Piccolo Cavallo ('Little Horse') is a tender and personal work that was originally created in bronze in 1955-56 and recast by Marini in a small number of examples in yellow metal in 1968. Critics, especially Marini's compatriots, have often referred to Marini as the last of the Etruscans. This small sculpture shows why: its reductive modelling and expressive proportions are reminiscent of Etruscan bronze sculptures.

Marini's style is not merely copyist: he admired the Etruscans because they had the spark of originality and inspiration, and as a Tuscan, Etruscan culture was part of his heritage. Marini disregarded Classicism and the Renaissance as influences because they lacked the energy of inception. He preferred to seek the spark of originality and eventually found it by combining his pared-down appreciation of form with a simple, almost domestic, subject matter. This aspect of his work was to some extent inspired by ancient Egyptian art, where quotidian subjects are often imbued with huge religious power. This 'Little Horse' is not an imperious, monumental representation, but an intimate image.

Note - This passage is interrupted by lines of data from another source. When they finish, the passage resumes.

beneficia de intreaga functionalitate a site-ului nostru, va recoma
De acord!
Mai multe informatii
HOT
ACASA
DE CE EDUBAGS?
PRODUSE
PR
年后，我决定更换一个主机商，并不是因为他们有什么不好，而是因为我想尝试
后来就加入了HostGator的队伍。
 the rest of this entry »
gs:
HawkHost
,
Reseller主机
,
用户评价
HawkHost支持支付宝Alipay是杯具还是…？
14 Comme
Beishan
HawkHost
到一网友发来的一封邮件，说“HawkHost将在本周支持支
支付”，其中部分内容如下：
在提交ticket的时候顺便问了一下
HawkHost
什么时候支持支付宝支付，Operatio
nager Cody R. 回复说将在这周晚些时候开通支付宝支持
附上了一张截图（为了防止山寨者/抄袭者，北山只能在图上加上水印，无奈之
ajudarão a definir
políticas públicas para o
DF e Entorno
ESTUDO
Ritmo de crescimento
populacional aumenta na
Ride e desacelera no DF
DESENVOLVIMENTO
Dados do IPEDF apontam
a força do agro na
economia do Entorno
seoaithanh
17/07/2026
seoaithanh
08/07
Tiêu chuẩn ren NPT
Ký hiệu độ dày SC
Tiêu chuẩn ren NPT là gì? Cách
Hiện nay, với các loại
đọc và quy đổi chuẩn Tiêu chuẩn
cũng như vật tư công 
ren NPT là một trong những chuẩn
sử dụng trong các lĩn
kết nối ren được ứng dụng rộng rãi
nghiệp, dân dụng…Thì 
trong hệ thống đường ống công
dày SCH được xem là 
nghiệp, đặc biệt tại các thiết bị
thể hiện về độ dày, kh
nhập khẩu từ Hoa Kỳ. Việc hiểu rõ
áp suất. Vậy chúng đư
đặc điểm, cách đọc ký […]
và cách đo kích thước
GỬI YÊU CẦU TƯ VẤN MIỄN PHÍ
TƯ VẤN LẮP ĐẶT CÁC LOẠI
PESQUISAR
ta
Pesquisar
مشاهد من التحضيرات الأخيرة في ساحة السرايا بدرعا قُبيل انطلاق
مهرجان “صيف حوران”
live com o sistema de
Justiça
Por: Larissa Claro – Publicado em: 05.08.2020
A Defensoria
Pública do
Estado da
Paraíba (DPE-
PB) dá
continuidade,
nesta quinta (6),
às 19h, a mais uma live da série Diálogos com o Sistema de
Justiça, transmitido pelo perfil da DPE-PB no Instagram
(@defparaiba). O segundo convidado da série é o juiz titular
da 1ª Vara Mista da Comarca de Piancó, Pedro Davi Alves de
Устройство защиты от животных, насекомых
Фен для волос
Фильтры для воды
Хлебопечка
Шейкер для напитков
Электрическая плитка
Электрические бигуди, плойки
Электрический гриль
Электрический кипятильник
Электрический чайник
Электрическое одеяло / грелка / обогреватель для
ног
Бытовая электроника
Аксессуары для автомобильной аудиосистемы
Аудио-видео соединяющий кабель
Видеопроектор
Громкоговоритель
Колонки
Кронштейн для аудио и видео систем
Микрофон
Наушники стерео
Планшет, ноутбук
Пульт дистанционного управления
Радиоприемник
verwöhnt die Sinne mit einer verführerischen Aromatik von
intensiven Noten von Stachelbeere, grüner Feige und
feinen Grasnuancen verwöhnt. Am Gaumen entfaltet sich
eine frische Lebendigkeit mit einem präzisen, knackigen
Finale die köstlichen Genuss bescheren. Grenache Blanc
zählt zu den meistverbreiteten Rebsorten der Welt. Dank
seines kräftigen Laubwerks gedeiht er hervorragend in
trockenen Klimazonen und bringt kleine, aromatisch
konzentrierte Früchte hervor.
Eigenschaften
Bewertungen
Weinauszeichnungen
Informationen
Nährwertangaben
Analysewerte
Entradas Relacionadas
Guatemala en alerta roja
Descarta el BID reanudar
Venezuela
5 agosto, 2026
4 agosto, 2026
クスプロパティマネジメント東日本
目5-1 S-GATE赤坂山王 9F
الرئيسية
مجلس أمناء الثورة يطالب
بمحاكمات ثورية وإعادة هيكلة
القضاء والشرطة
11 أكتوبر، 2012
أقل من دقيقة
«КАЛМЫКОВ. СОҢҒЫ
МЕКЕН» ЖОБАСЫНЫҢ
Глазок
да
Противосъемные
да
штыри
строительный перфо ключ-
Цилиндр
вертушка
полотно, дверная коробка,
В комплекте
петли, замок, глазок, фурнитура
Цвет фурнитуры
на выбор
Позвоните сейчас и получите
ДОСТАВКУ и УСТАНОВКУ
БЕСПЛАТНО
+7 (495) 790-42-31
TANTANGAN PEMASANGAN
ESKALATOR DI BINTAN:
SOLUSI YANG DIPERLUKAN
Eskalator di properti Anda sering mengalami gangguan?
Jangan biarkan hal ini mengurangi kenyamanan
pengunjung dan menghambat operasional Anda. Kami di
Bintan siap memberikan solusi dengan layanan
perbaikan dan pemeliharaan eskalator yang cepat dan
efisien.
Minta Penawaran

The horse stands, head high, in a proud but informal way. It is not straining and is not mounted. It seems, however, to be deprived of a rider. The horse is lost, abandoned by man. In this work Marini has emphasised the outmoded nature of the horse by deliberately making this sculpture look like an antiquity. Also, by omitting the creature's ears and tail, he has hinted at the skeleton in the horse's outline, as though it were an archaeological or paleological discovery. The horse therefore contains the shadow of its own extinction. Nature itself, and man's 'animal within', has been deserted, but the tamed horse, Marini suggests, has lost as much as the rider.